Казачьи повести (сборник) - стр. 6
В добрых традициях демократической беллетристики будет отстаивать Крюков интересы казачьего сословия. Нам для понимания позиции автора очерков и его творческого метода – активного вмешательства в жизнь – очень интересен отраженный в очерках спор, разгоревшийся на борту парохода «Есаул», – в сражение с товарищем прокурора ринулся наш писатель. Казаки-рантье, говорите вы, юрист. Полноте, давайте с цифрами и фактами в руках. Итак, казак-хлебороб, труженик, на пяти-шести десятинах пая («пайка») кормит семью. А кто скажет, достаточно ли трех сотен на коня и справку, когда он идет на царскую службу? Нет, конечно! Невежество? Но на всю Донскую область нынче одна гимназия в Новочеркасске, а в трех окружных центрах – Усть-Медведицкой, Нижне-Чирской, Каменской – вместо них открыты низшие военно-ремесленные училища, мальчиков обучают делать седла, плети… А в казачьей столице 10-летнему казачонку трудно пробиться к учебе. Вот вам и льготное «странное сословие», чья кровь во имя Отечества густо пролита в Европе и особенно в Азии… [9] Крюкову, прекрасно знающему заботы донского труженика, воспитанному на традициях святых 60-х, близки мотивы русской поэзии некрасовской школы:
И не на зажиточного – на рядового казака-землероба ориентируется писатель, не на щеголеватого, для смотров, воина с пикой и чубом. Для Крюкова, привычно глядящего «в корень», казак – это «тот загорелый, заветренный, мазаный человек, над которым неизменно тяготеет суровая власть земли, нужды и вечная необходимость неустанного труда, чтобы не умереть с голоду. Кроме всего этого, на нем давящим бременем лежит – даже в домашней жизни – обязанность быть каждую минуту готовым выступить в полном вооружении и на своем собственном коне против врагов отечества» [10].
Совершенно ясно, что Крюков органически не мог защищать интересы нетрудовых слоев казачества. Как один из литераторов школы Короленко, один из учеников писателя-демократа, писателя-гуманиста, быть может, самый яркий и талантливый, он в этой школе унаследовал от великой классической литературы «золотого» XIX века неколебимую верность идеям служения народу, соединенную с готовностью сражения за свои идеалы повсюду, нравственную чистоту и такое же высокое бесстрашие в борьбе с любыми проявлениями деспотизма, шовинизма, национальной нетерпимости.

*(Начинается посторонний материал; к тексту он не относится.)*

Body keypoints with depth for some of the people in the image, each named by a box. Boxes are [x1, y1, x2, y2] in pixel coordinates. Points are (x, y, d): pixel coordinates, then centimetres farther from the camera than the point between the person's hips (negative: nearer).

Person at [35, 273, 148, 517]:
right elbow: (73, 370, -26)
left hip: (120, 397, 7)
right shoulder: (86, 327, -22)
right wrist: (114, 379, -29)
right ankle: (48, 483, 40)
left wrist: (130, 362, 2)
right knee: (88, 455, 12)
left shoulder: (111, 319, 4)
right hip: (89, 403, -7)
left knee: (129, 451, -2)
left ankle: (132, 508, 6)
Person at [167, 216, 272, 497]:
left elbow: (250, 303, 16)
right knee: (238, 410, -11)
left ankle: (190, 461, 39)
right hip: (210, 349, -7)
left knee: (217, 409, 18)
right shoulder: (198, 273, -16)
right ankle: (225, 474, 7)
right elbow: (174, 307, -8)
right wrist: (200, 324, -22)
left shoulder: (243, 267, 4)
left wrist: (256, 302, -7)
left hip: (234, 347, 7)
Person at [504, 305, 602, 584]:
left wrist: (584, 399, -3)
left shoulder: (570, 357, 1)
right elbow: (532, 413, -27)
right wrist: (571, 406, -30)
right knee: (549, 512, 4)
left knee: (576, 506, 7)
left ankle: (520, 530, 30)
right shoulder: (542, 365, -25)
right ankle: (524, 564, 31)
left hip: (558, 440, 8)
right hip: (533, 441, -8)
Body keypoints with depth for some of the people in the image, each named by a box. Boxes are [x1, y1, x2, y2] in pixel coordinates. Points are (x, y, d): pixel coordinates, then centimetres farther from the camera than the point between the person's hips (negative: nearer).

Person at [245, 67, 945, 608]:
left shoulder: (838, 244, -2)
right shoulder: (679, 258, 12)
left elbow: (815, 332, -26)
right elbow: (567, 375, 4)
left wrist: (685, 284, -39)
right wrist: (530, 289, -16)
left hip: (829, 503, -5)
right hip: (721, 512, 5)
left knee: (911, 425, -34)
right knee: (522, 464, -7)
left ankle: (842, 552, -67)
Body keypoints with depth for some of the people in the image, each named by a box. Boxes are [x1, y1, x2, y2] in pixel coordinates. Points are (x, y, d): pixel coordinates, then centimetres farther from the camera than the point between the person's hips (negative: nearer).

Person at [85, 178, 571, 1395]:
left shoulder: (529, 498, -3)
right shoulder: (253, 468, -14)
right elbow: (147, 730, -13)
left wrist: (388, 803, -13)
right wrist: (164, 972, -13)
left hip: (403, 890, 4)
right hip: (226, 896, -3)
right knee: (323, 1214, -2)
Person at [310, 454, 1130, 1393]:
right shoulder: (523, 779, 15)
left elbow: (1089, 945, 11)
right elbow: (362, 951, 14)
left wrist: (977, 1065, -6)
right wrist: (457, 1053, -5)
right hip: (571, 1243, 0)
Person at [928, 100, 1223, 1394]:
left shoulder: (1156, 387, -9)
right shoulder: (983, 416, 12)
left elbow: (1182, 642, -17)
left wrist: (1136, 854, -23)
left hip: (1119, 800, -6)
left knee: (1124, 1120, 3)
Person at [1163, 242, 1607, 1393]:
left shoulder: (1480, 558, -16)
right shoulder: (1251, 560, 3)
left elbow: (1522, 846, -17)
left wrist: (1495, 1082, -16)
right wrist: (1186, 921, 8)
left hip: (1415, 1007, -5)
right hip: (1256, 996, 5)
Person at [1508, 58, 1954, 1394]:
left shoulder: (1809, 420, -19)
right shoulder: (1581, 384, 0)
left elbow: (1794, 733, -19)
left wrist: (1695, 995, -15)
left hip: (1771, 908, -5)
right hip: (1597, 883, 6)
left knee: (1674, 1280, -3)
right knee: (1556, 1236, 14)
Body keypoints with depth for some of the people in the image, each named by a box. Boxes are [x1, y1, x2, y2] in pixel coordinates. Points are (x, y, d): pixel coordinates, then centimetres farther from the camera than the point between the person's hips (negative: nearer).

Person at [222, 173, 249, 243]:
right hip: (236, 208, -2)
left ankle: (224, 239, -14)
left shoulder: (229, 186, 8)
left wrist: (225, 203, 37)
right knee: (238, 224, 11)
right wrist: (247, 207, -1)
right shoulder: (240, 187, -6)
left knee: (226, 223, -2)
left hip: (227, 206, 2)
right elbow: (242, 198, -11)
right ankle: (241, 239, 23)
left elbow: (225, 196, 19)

Эта всегдашняя, унаследованная от «хранителей наследства» «тенденциозность» позиции – только на стороне народа – сочеталась с готовностью сражаться в этой общедемократической борьбе в союзе с любыми партиями, с главным противником – самодержавным режимом. Оттого-то в «Русском богатстве», во главе которого с начала 900-х годов стоял наследник лучших традиций народничества Владимир Галактионович Короленко, были люди, находившиеся и вне партии и примыкавшие к народным социалистам, трудовикам, близкие к эсерам, социал-демократам, – всех объединяло неприятие режима, постоянная – по всему фронту – борьба с ним.
Влияние Короленко на молодых писателей было значительным – идейное, нравственное, художественное, авторитет его как совести нации, публициста, беллетриста, общественного деятеля необыкновенно высок в глазах последователей и учеников. С.Я. Ельпатьевский – продолжатель традиций Короленко в раскрытии сибирской тематики, автор очерков и рассказов о Сибири, публицист, мемуарист; С.С. Кондурушкин – автор очерков и рассказов о Сирии и Сибири, о духовенстве, о рабочих, корреспонденции о деле Бейлиса; С.Н. Елеонский (Миловский), разрабатывавший тему русского духовенства; Д.Я. Айзман – прозаик, драматург; А.В. Пешехонов и В.А. Мякотин, А.Г. Горнфельд – публицисты, историки литературы, критики – из тесного круга редакции «Русского богатства».